Pointers & Pointer Arithmetic

New C programmers often treat pointers as black magic. They are not. They are simply numbers that correspond to house addresses on a very long street.

The Mental Model: The Postman

Imagine memory as a single street of one billion mailboxes (bytes).

• Each mailbox has an Address (0 to 1,000,000,000).
• Each mailbox holds a Value (a single byte, 0-255).

A Pointer is just a piece of paper with a mailbox number written on it.

• int x = 42;: “Put the value 42 in mailbox #500.”
• int *p = &x;: “Create a new variable p. Inside it, write the number 500.”

Dereferencing (*p)

*p means: “Go to the mailbox number written on p. Read strictly what is inside.” If p says 500, *p is the value inside mailbox #500 (which is 42).

The “Golden Rule” of Pointer Arithmetic

The single most confusing concept is that p + 1 does not simply add 1 to the address number.

The STRIDE Rule

p + n adds n * sizeof(TYPE) to the raw address.

Why? If p is an int * (simulating a 4-byte integer), it represents a logical “block” of 4 bytes.

• p points to the start of the integer.
• p + 1 must point to the next integer, not the middle of the current one.

Visualizing the Stride

Let p be at address 0x1000.

Scenario 1: char *p (Size 1 byte)

• p + 1 $\to$ 0x1000 + (1 * 1) = 0x1001.
• Stride is tiny. Accesses the very next byte.

Scenario 2: int *p (Size 4 bytes)

• p + 1 $\to$ 0x1000 + (1 * 4) = 0x1004.
• Strikes over 4 bytes to the next integer slot.

Scenario 3: struct monster *p (Size 100 bytes)

• p + 1 $\to$ 0x1000 + (1 * 100) = 0x1064.
• Jumps an entire structure length.

This explains why types matter. A void * has no size, so void * arithmetic is technically illegal in standard C (though standard GNU C treats it as size 1).

Array Decay: The Great Illusion

In C, int arr[5] and int *p are intimately related but validly different.

The Illusion: When you write arr in code, the compiler silently translates it to “pointer to the first element’s address” (&arr[0]). This is why arr[2] works. It translates to *(arr + 2).

1. Take address of start (arr).
2. Jump forward 2 steps (stride of int).
3. Look inside (*).

The Double-Pointer (int **)

Commonly used for 2D arrays (like argv). Think of it as “A list of lists”.

• argv: The Master List. Finds the address of a sub-list.
• argv[0]: A specific sub-list (a string). Finds the address of a character.
• argv[0][1]: The character itself.

Layout of char *argv[]:

argv (Main Array)      Strings (Scattered in Memory)
[ Ptr0 ] ------------> "program_name\0"
[ Ptr1 ] ------------> "-v\0"
[ Ptr2 ] ------------> "input.txt\0"
[ NULL ]

Common Pitfalls (The “Gotchas”)

1. The Priority Trap

*p++ Does this increment the value inside p? Or the address p? Answer: It parses as *(p++).

1. Increment p (move pointer to next item).
2. Return the old value of p.
3. Dereference that old value. Result: You get the current item, and the pointer advances. Classic iteration idiom.
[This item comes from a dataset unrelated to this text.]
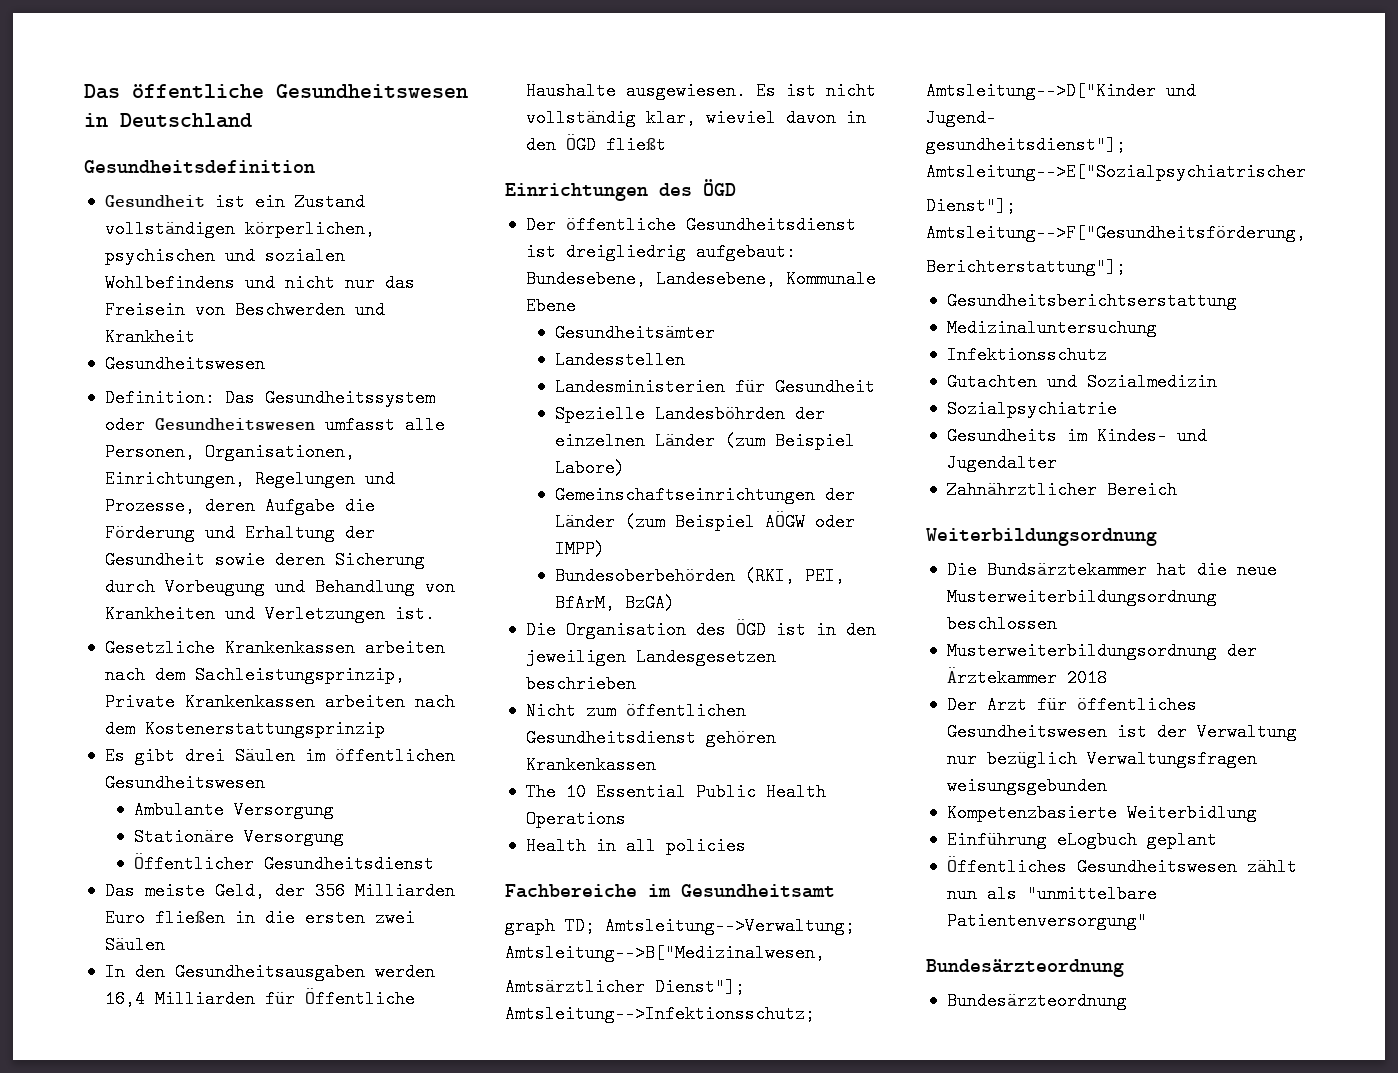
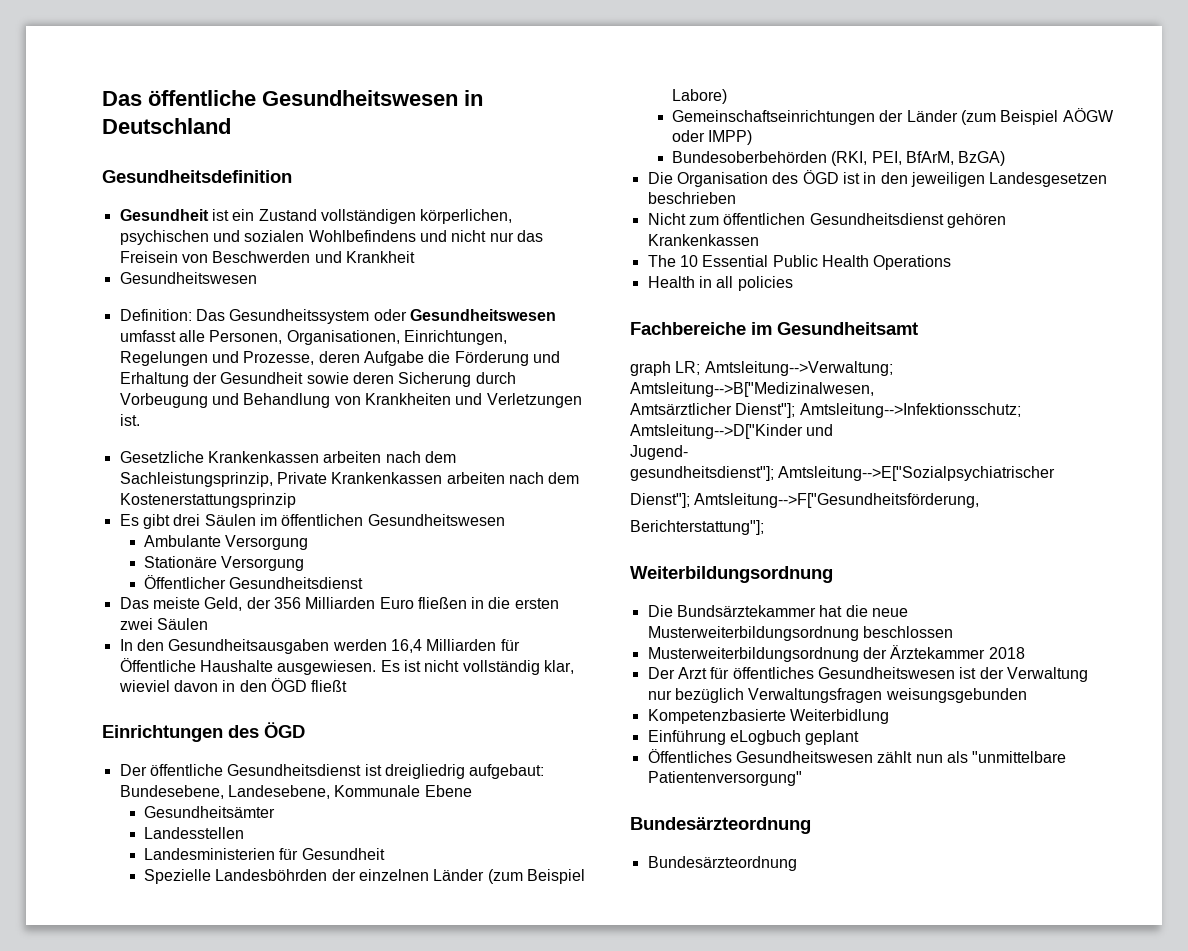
[565,917,595,935] TD; -> [675,361,701,375] LR;
[946,292,1237,310] [946,319,1157,337] [946,346,1107,364] [946,373,1217,391] [946,400,1117,418] [946,427,1207,445] [946,454,1057,472] [946,481,1177,499] // Gesundheitsberichtserstattung // Medizinaluntersuchung // Infektionsschutz // Gutachten und Sozialmedizin // Sozialpsychiatrie // Gesundheits im Kindes- und Jugendalter // Zahnährztlicher Bereich -> (764, 527) none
2. The Uninitialized Arrow

int *p;
*p = 5;

CRASH. You created a piece of paper (p) but didn’t write a mailbox number on it. It contains garbage (random number). You just shoved the value 5 into a random mailbox, possibly overwriting your operating system or crashing via Segfault. Always initialize pointers: int *p = &x or int *p = malloc(...).

The “Right-Left” Rule

How do you read specific C abominations like int *(*fp)(int *)? Use the Right-Left Rule:

Start at the variable name. Read Right until you hit a ) or the end. Then read Left until you hit a ( or the start. Repeat.

Example 1: int *p[10]

1. Find p.
2. Look Right: [10] $\to$ “Array of 10…”
3. Look Left: * $\to$ “pointers to…”
4. Look Left: int $\to$ “ints.” Result: “Array of 10 pointers to ints.”

Example 2: int (*p)[10]

1. Find p.
2. Look Right: ) (Stop).
3. Look Left: * $\to$ “Pointer to…”
4. Jump out of parens. Look Right: [10] $\to$ “an array of 10…”
5. Look Left: int $\to$ “ints.” Result: “Pointer to an array of 10 ints.”

Example 3: void (*signal(int, void (*)(int)))(int);

1. Find signal.
2. Look Right: (int, ...) $\to$ “Function taking int and…”
3. Look Left: * $\to$ “returning a pointer to…”
4. Look Right: (int) $\to$ “a function taking int…”
5. Look Left: void $\to$ “returning void.” Result: “signal is a function that returns a function pointer.”

Practice: Decode the Types

1. char **argv: Pointer to a pointer to char. (List of strings).
2. int (*f)(): Pointer to a function returning int.